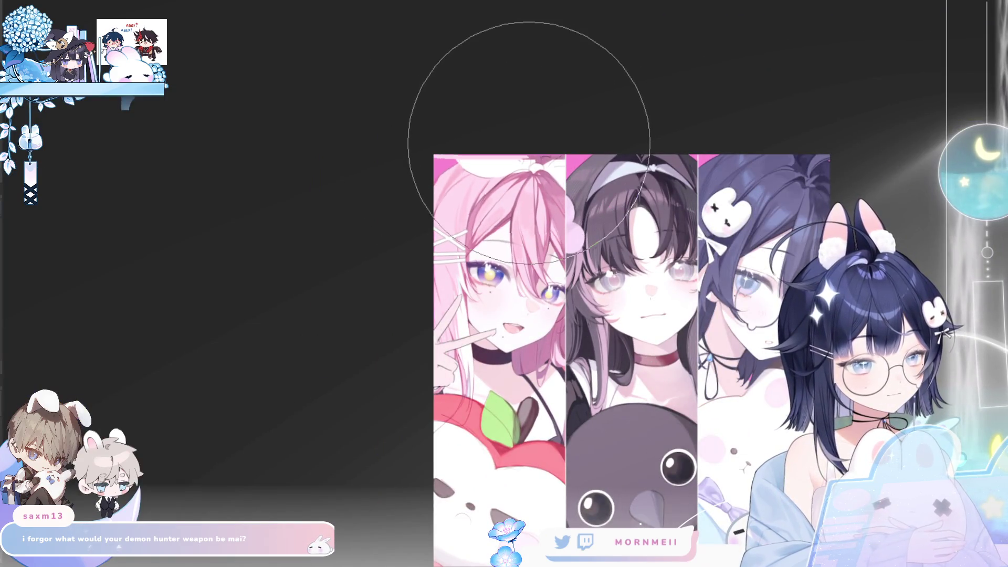
{"action": "key", "text": "h"}
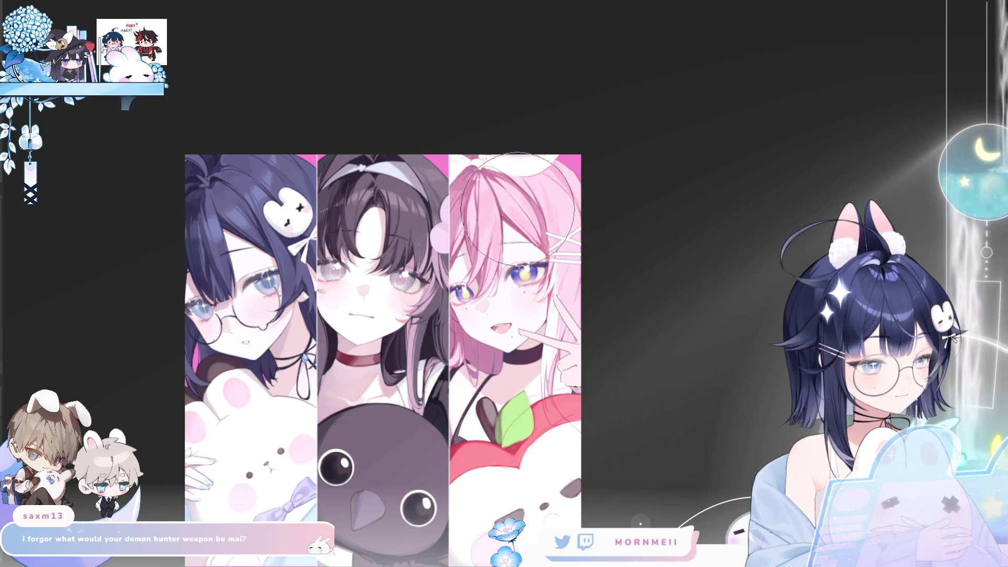
{"action": "key", "text": "h"}
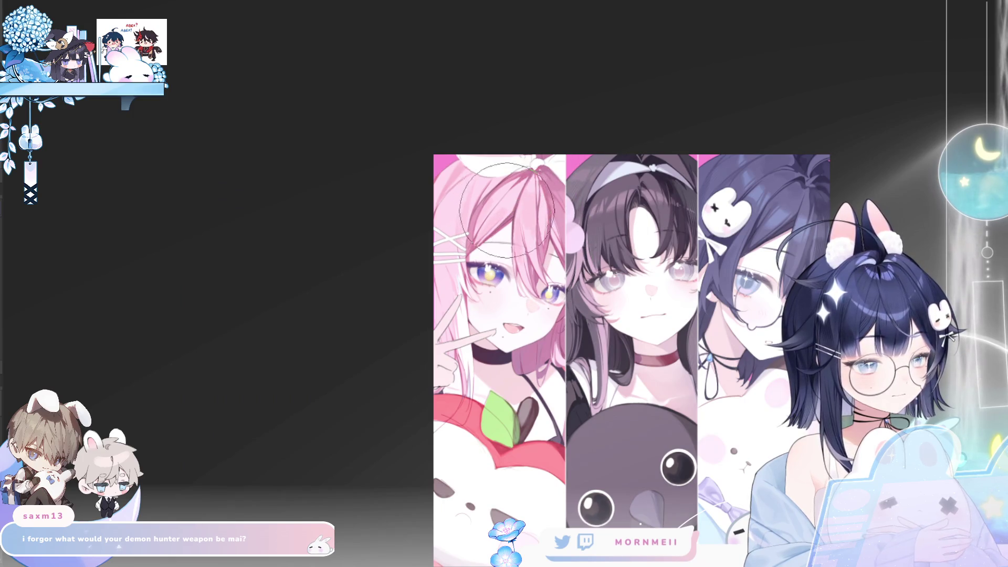
{"action": "key", "text": "h"}
Enlarge the brush with ] and compare the artwork mirrored once more.
{"action": "key", "text": "bracketright"}
{"action": "key", "text": "bracketright"}
{"action": "key", "text": "bracketright"}
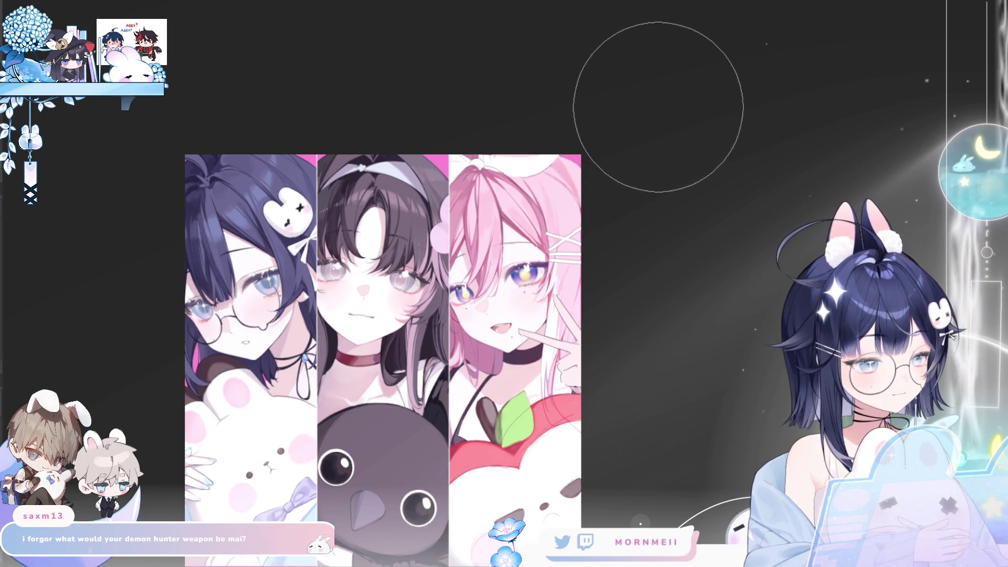
{"action": "key", "text": "h"}
{"action": "key", "text": "h"}
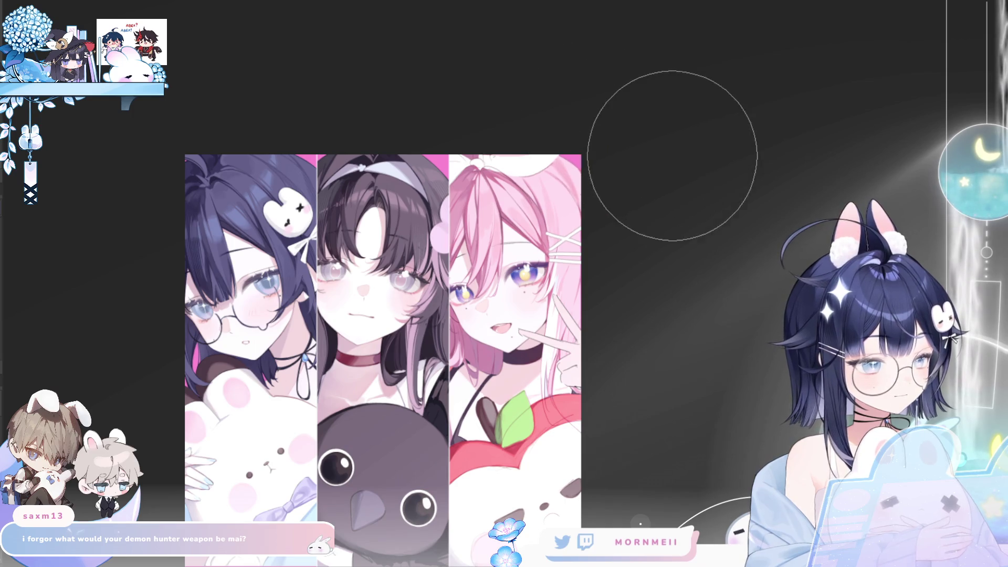
{"action": "key", "text": "h"}
{"action": "key", "text": "h"}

WHAT IS REQUIRED:
Repeat the material above word for word and skip every image in it.

ANSWER FOR THE TASK:
{"action": "key", "text": "h"}
{"action": "key", "text": "h"}
{"action": "key", "text": "h"}
Enlarge the brush with ] and compare the artwork mirrored once more.
{"action": "key", "text": "bracketright"}
{"action": "key", "text": "bracketright"}
{"action": "key", "text": "bracketright"}
{"action": "key", "text": "h"}
{"action": "key", "text": "h"}
{"action": "key", "text": "h"}
{"action": "key", "text": "h"}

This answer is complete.